Ghetto, & cheap, but unsafe?
One of my classmates has a friend who is "into" car audio. He introduced me to his friend and his buddy showed me his system. Two legacy amps driving four Jensen subs.
What got me was his wiring.
4 AWG wire from the battery with a 60 amp fuse.
Each amp had a 30 amp fuse.
But he didn't use a distrobution block. He ran the 4 awg to the positive terminal on one amp, then from that amp's + terminal he ran 8 awg to the second amp. The 8 awg had an inline blade fuse rated at 30 amps 3 inches from the + terminal on the amp.
He essentially used the + terminal as a distribution block.
I told him he can't do that, he needs a distribution block. He asked "Why? every wire has a fuse, so if a short happens it is protected."
He's right. Both amps have their own fuses so they are protected. The 4 awg is protected by a 60 amp fuse against shorts, and the 8 awg is protected by a 30 amp fuse against shorts.
I can't find a practical reason why he can't do this, other than its ghetto. Any ideas?
[ January 07, 2005, 09:07 AM: Message edited by: maltesechicken ]
What got me was his wiring.
4 AWG wire from the battery with a 60 amp fuse.
Each amp had a 30 amp fuse.
But he didn't use a distrobution block. He ran the 4 awg to the positive terminal on one amp, then from that amp's + terminal he ran 8 awg to the second amp. The 8 awg had an inline blade fuse rated at 30 amps 3 inches from the + terminal on the amp.
He essentially used the + terminal as a distribution block.
I told him he can't do that, he needs a distribution block. He asked "Why? every wire has a fuse, so if a short happens it is protected."
He's right. Both amps have their own fuses so they are protected. The 4 awg is protected by a 60 amp fuse against shorts, and the 8 awg is protected by a 30 amp fuse against shorts.
I can't find a practical reason why he can't do this, other than its ghetto.

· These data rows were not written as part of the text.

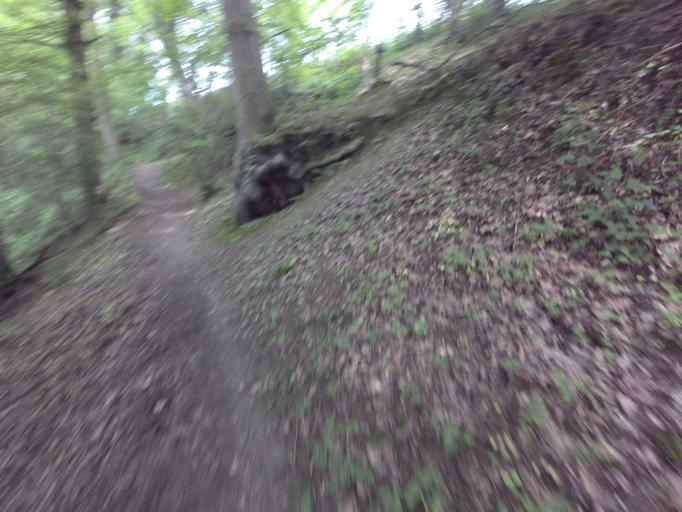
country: BE
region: Wallonia
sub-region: Province de Liege
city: Plombieres
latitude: 50.7614
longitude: 5.9325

Any ideas?
[ January 07, 2005, 09:07 AM: Message edited by: maltesechicken ]
Sounds like he 'daisy chained' the power wiring. Other than being very ghetto yes, it's not like it can't work. I guess about the only potentional problem I see is a lot of current being passed through the metal on the positive terminal of the first amp, possibly causing an opporturnity for increased resistance and/or heat buildup.

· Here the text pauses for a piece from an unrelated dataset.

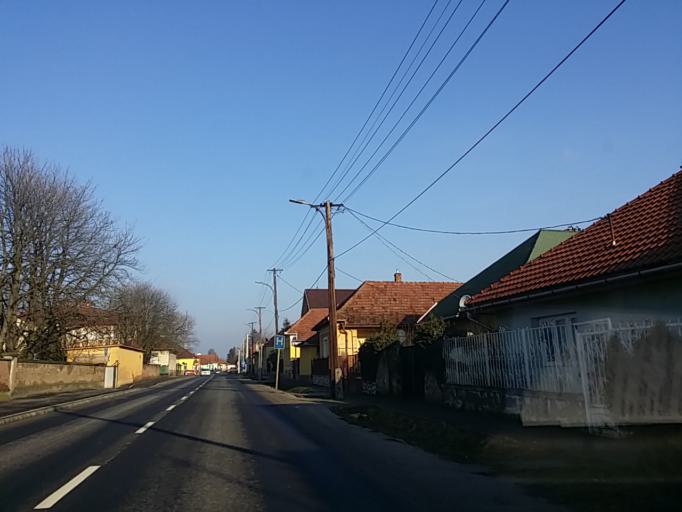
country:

I did it on my first set up , now i use a distribution block but i ran the four gauge to my sub amp then daisied another four gauge over to my four channel , worked fine for as long as i had it , when your 16 in high school you look for ways to cut costs i guess
Alright.
Guy is not in high-school. My classmate and I are currently working on our masters so we are in our mid-20's. My guess is the guy is in his early 20's working full-time. Perhaps being in his 20's gave him the common sense/fore thought to add the 30 amp fuse.

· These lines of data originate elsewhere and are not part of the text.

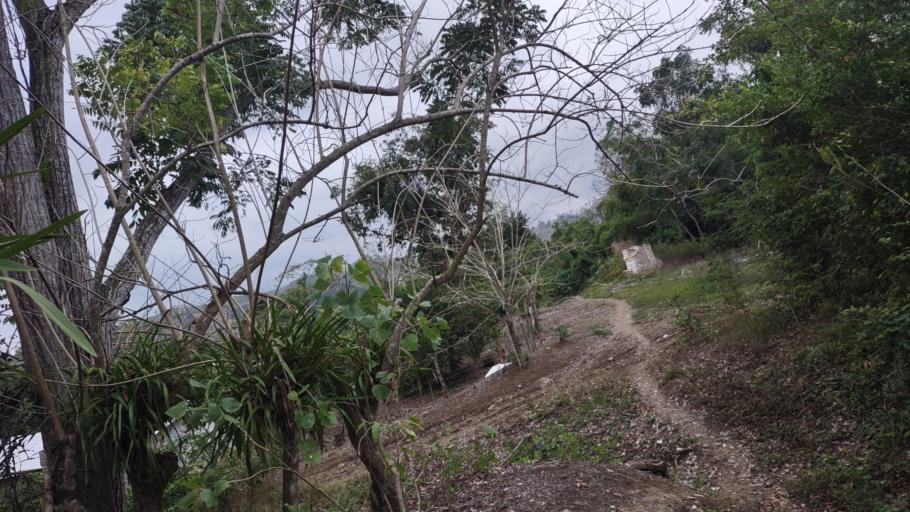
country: MX
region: Veracruz
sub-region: Coatzintla
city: Manuel Maria Contreras
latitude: 20.4108
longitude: -97.4552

So basically it is safe, just not cool. - the same could be said for Jensen and Legacy so I guess it all works out in the end.
Guy is not in high-school. My classmate and I are currently working on our masters so we are in our mid-20's. My guess is the guy is in his early 20's working full-time. Perhaps being in his 20's gave him the common sense/fore thought to add the 30 amp fuse.
So basically it is safe, just not cool. - the same could be said for Jensen and Legacy so I guess it all works out in the end.
LMAO, my first installs would make that look like Tim Ballie did that one. Try using coat hangers and other idiotic things, thank God my crap was all fuse protected so I had no fires.
-Tim would know, you should ask him he is the best installer I've ever seen.
-Tim would know, you should ask him he is the best installer I've ever seen.